- _Sección de texto_:
-*-

Perdón por la ofensa, pero como soy economista te puedo preguntar: ¿cómo te atrevés a hablar de historia económica, vos que no estudiaste economía? Y supongo que si en esta entrevista me acompañara un historiador, te preguntaría: ¿cómo te atrevés a hablar de historia económica, vos que no estudiaste historia?
No estudié economía formalmente, la estudié en buena medida como un autodidacta. Alguna vez me hice esa reflexión, pero a diferencia de otros historiadores que no se preocuparon mucho en saber economía, traté de leer mucho, probablemente no siempre bien dirigido. En sociología aprendí estadística, después estudié cálculo. También los textos elementales como el Richard George Lipsey, y más adelante la macroeconomía de Dormbusch y su macro para economías abiertas, la obra de Alfred Marshall, la teoría de los precios con George Joseph Stigler, leí a Adam Smith y a David Ricardo entre otros muchos. Y a propósito de los temas en los que trabajé, hice muchas lecturas específicas como las de economía monetaria. En mis trabajos uso la teoría económica, para ir más allá de la mera descripción.
En cuanto a historia, es bastante más simple porque uno lo que en realidad necesitar es leer mucho, y yo soy un gran lector y había leído mucho, no solo de historia argentina.
En definitiva mi formación no tan estrechamente orientada me sirvió más que la que recibieron otros historiadores.
Hablá de tu experiencia como profesor de historia económica.
El primer curso que dicté fue en la Universidad Nacional del Litoral, entre 1963 y 1966. Fui propuesto por el director del Instituto de Historia, Nicolás Sánchez Albornoz, uno de los pioneros en la historia económica cuantitativa y uno de los más importantes de España. Nicolás se había fugado de una prisión en España y terminó en la Argentina, donde vivió casi dos décadas. También nos hicimos grandes amigos y con Halperín dirigimos las mencionadas colecciones de Paidós.
En 1967 y 1968 enseñé historia económica de América Latina en Yale, precediendo a Carlos Federico Díaz Alejandro.
A comienzos de 1970 regresé a Argentina, pero al Centro de Investigaciones Económicas del Instituto Torcuato Di Tella (ITDT), que en ese momento era dirigido por Rolf Mantel. No para enseñar, sino para investigar. Poco tiempo después me nombraron director del Instituto, en medio de una situación muy conflictiva y complicada, porque el ITDT debía una enorme cantidad de dinero, y ahí tuve mi primera experiencia de gestión. Ejercí la dirección durante 4 años, postergando mis investigaciones.
Contra lo que dicen algunos, yo no cerré centros de arte del ITDT. Fueron cerrados al final de la gestión anterior, que estaba en manos de Enrique Oteiza. Pero me tocó ejecutar algunas de las medidas adoptadas, y reducir el presupuesto de u$s 1,5 M. a u$s 700.000, y luego a medio millón.

-*-

- _Contenido del conjunto_:
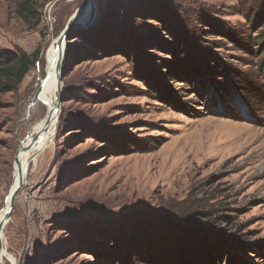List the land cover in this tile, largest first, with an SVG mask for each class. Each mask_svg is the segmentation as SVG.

-*-

- _Ejercicio planteado_: Indique si cada afirmación coincide con la entrevista sobre historia económica, por favor: (a) el entrevistado dictó su primer curso en la Universidad Nacional del Litoral; (b) al regresar a la Argentina en 1970 se incorporó al ITDT para enseñar; (c) él cerró los centros de arte del ITDT. Responda sí o no a cada una y cite textualmente las palabras decisivas de la entrevista.

- _Respuesta a la tarea_:
(a) Sí: «El primer curso que dicté fue en la Universidad Nacional del Litoral, entre 1963 y 1966.»
(b) No: «No para enseñar, sino para investigar.»
(c) No: «Contra lo que dicen algunos, yo no cerré centros de arte del ITDT.»